Building a Simple Neural Network

Neural Network Construction

A neural network consists of multiple layers, each performing specific transformations on the input data.

Frequently used Layers in PyTorch:

import torch.nn as nn

fc_layer = nn.Linear(in_features=128, out_features=64)      # Fully Connected Layers

conv_layer = nn.Conv2d(in_channels=3, out_channels=32, kernel_size=3, stride=1, padding=1)  # Convolutional Layers

rnn_layer = nn.RNN(input_size=10, hidden_size=20, num_layers=2, batch_first=True) # Recurrent Layer

dropout_layer = nn.Dropout(p=0.5)

bn_layer = nn.BatchNorm1d(num_features=64)

maxpool_layer = nn.MaxPool2d(kernel_size=2, stride=2)

avgpool_layer = nn.AvgPool2d(kernel_size=2, stride=2)

layer_norm = nn.LayerNorm(normalized_shape=128)

Variations:

nn.Conv1d, nn.Conv2d, nn.Conv3d
nn.LSTM → Handles long dependencies.

+ + +

* What needs to be done *
Reproduce the neural network text above in full, character for character.

* Records *
+ + +

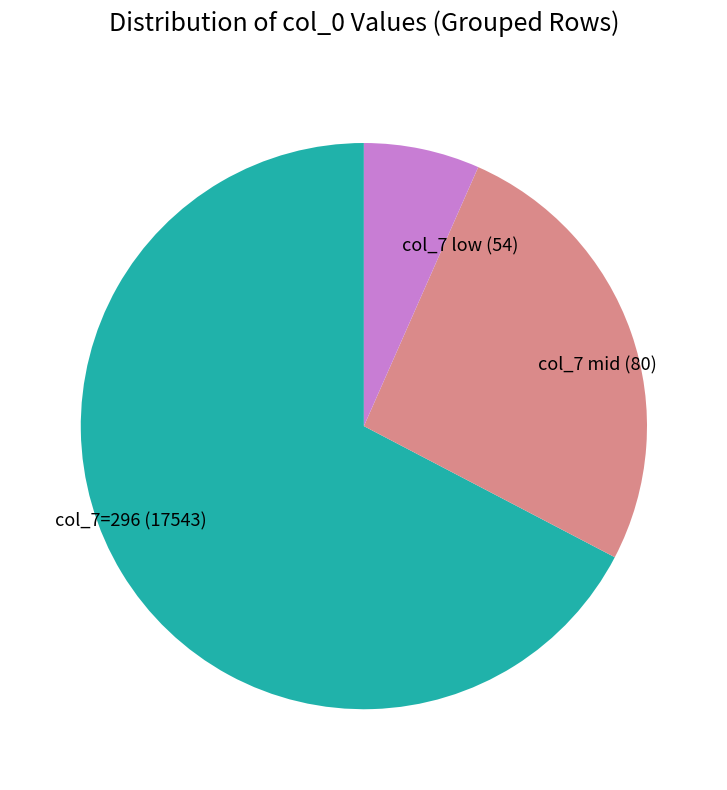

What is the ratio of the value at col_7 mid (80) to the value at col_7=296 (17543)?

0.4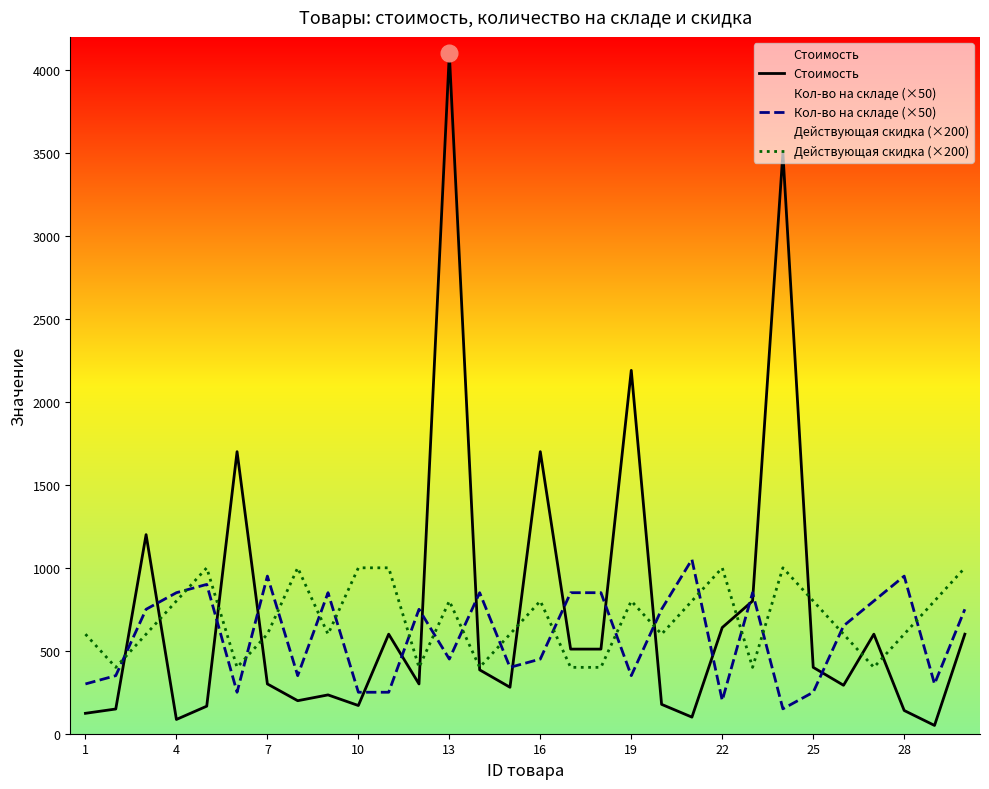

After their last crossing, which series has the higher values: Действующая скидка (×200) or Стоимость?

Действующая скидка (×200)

+ + +

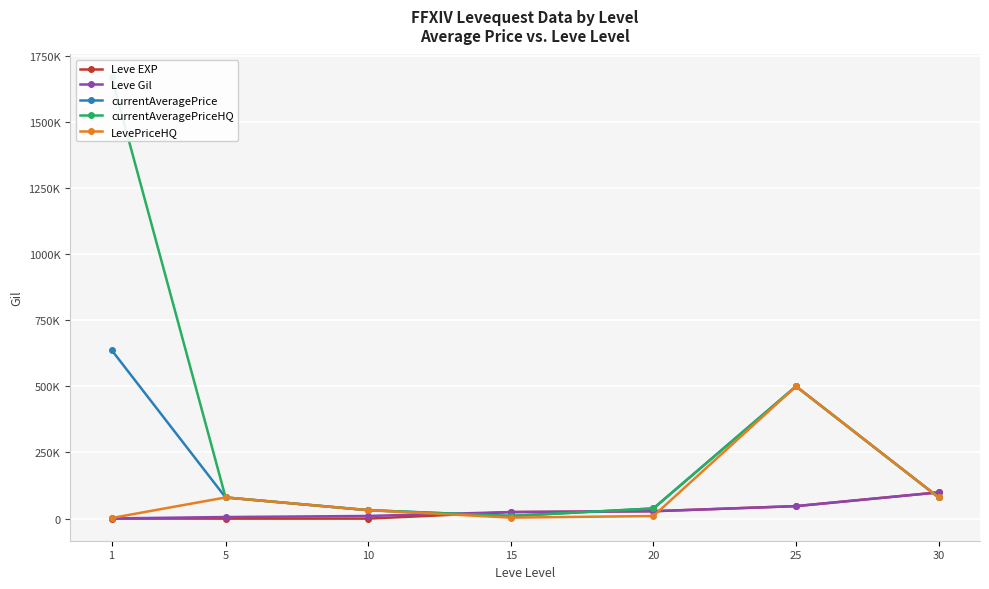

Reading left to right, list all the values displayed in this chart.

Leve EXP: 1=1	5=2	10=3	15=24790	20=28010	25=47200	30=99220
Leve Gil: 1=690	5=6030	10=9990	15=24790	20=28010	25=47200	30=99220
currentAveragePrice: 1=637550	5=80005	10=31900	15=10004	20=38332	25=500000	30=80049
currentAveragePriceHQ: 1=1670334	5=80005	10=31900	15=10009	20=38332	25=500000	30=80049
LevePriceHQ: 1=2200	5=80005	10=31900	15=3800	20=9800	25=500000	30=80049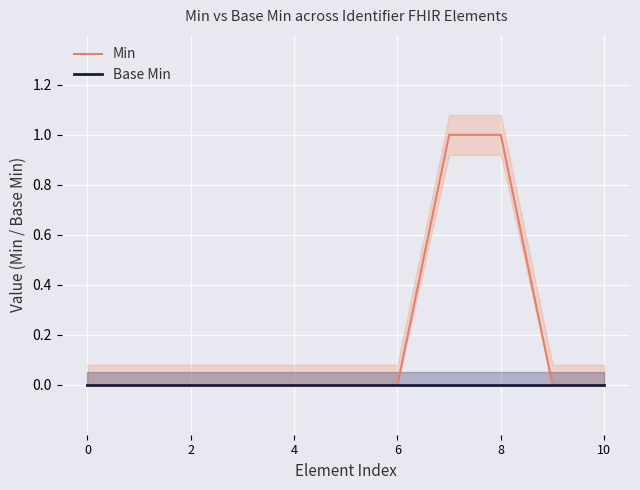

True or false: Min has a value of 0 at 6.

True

+ + +

* Your response *
Building a Simple Neural Network

Neural Network Construction

A neural network consists of multiple layers, each performing specific transformations on the input data.

Frequently used Layers in PyTorch:

import torch.nn as nn

fc_layer = nn.Linear(in_features=128, out_features=64)      # Fully Connected Layers

conv_layer = nn.Conv2d(in_channels=3, out_channels=32, kernel_size=3, stride=1, padding=1)  # Convolutional Layers

rnn_layer = nn.RNN(input_size=10, hidden_size=20, num_layers=2, batch_first=True) # Recurrent Layer

dropout_layer = nn.Dropout(p=0.5)

bn_layer = nn.BatchNorm1d(num_features=64)

maxpool_layer = nn.MaxPool2d(kernel_size=2, stride=2)

avgpool_layer = nn.AvgPool2d(kernel_size=2, stride=2)

layer_norm = nn.LayerNorm(normalized_shape=128)

Variations:

nn.Conv1d, nn.Conv2d, nn.Conv3d
nn.LSTM → Handles long dependencies.